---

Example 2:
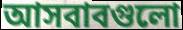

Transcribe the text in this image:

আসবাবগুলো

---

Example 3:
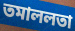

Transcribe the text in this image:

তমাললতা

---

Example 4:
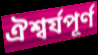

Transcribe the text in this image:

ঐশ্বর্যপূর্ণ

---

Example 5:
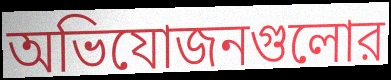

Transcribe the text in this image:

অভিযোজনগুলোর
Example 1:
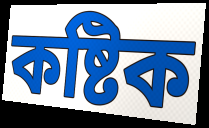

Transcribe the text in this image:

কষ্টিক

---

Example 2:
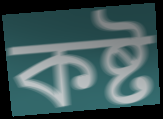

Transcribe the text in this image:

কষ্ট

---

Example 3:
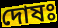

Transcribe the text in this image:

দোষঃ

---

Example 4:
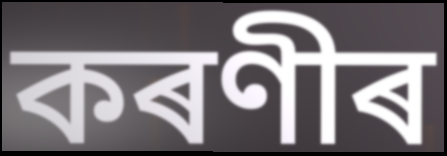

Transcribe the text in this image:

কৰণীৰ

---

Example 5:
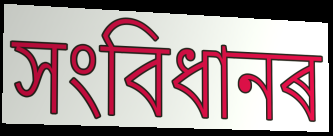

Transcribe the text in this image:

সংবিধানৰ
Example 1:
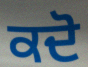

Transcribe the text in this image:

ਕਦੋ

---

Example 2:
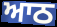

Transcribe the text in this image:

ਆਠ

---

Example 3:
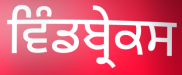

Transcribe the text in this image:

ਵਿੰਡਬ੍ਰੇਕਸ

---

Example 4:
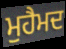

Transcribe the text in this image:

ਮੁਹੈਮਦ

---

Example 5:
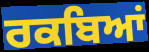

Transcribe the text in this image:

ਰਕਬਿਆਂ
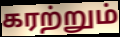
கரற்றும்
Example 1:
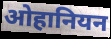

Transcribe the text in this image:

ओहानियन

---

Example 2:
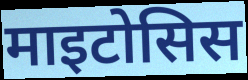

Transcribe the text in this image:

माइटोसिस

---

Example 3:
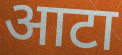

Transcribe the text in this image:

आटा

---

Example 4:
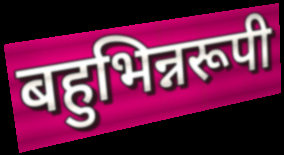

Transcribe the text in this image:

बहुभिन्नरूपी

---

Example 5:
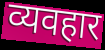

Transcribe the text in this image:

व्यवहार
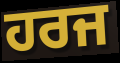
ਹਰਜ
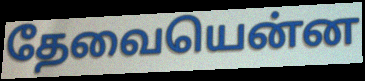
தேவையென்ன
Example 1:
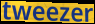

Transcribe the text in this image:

* * * * * * * * *

▶ _PROBLEM_
For the records above, output each one exactly and skip any image.

▶ _WRITTEN SOLUTION_
---

Example 2:

Transcribe the text in this image:

আসবাবগুলো

---

Example 3:

Transcribe the text in this image:

তমাললতা

---

Example 4:

Transcribe the text in this image:

ঐশ্বর্যপূর্ণ

---

Example 5:

Transcribe the text in this image:

অভিযোজনগুলোর
Example 1:

Transcribe the text in this image:

কষ্টিক

---

Example 2:

Transcribe the text in this image:

কষ্ট

---

Example 3:

Transcribe the text in this image:

দোষঃ

---

Example 4:

Transcribe the text in this image:

কৰণীৰ

---

Example 5:

Transcribe the text in this image:

সংবিধানৰ
Example 1:

Transcribe the text in this image:

ਕਦੋ

---

Example 2:

Transcribe the text in this image:

ਆਠ

---

Example 3:

Transcribe the text in this image:

ਵਿੰਡਬ੍ਰੇਕਸ

---

Example 4:

Transcribe the text in this image:

ਮੁਹੈਮਦ

---

Example 5:

Transcribe the text in this image:

ਰਕਬਿਆਂ
கரற்றும்
Example 1:

Transcribe the text in this image:

ओहानियन

---

Example 2:

Transcribe the text in this image:

माइटोसिस

---

Example 3:

Transcribe the text in this image:

आटा

---

Example 4:

Transcribe the text in this image:

बहुभिन्नरूपी

---

Example 5:

Transcribe the text in this image:

व्यवहार
ਹਰਜ
தேவையென்ன
Example 1:

Transcribe the text in this image:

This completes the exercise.